Copy the part of the interview excerpt on AI search visibility word for word, starting with "If you do that" and going on through "incremental progress happening.".

++++ EXCERPTED PASSAGE ++++

If you do that initial work and you know where you stand and where your gaps are, then put in a couple of hours a day or a week to chip away at it. About 30% of our users are in the platform daily or at least five times a week, so there’s clear incremental progress happening.
In a year, this will be a much more crowded space. The laggards will start catching up. Right now, good visibility for key prompts is very achievable for almost any business.
We have countless users competing with Salesforce in specific niches or with very large brands, simply by optimizing what they already have, keeping evergreen content truly evergreen—not moldy—and closing content gaps.
If you put in the work now, you’ll have a strong base going forward.
We haven’t even talked much about this, but we’re preparing for it: when ChatGPT ads roll out, there’s going to be a lot of uncertainty. Our advice is always that good organic presence sets you up for whatever comes next.
Once you have a machine that refreshes your content every three months instead of every three years, and once your team is used to these tools and workflows, catching up to that system will be much harder for others once it gets competitive.
Right now, you can see results relatively quickly—sometimes within a week. SEO can take 3–6 months, but in certain niches we see results within a week: upticks in visibility and traffic.
So yes, this window will close, but for now it’s a very interesting playing field because newcomers still have a similar chance to the big guys.
Steve Hutt:
Yeah, it’s amazing. You have a lot of case studies on searchable.com. I’ll make sure in the show notes we link to those, across whatever market you’re in—not just Shopify ecommerce. Those are covered, but there are many others as well. I’m looking at them right now.

++++ MATERIAL SUPPLIED ++++

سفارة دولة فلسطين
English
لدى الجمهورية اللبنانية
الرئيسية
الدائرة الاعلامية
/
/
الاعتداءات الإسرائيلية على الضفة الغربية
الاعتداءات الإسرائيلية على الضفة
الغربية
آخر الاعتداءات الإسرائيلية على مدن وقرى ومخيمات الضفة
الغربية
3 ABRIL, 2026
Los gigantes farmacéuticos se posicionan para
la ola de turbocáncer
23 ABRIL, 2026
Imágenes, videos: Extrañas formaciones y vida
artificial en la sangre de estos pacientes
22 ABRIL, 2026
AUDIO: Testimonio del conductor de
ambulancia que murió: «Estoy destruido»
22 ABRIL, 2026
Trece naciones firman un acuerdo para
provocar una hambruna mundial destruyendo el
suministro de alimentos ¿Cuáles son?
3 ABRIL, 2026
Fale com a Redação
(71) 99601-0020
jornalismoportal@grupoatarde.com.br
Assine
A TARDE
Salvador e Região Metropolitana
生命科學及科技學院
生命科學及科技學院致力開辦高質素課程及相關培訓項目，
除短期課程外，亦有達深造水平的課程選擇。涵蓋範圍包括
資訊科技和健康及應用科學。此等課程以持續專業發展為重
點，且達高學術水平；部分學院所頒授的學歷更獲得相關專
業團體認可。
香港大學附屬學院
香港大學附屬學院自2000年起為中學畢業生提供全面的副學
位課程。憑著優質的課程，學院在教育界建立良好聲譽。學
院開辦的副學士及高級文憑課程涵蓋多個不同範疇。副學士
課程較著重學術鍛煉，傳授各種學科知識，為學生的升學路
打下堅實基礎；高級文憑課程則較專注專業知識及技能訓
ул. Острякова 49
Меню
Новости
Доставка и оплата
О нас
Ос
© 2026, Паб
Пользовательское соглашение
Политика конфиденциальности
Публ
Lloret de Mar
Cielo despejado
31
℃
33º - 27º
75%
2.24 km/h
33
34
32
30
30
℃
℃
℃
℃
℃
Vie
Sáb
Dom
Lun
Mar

++++

_ANSWER BOX_.
If you do that initial work and you know where you stand and where your gaps are, then put in a couple of hours a day or a week to chip away at it. About 30% of our users are in the platform daily or at least five times a week, so there’s clear incremental progress happening.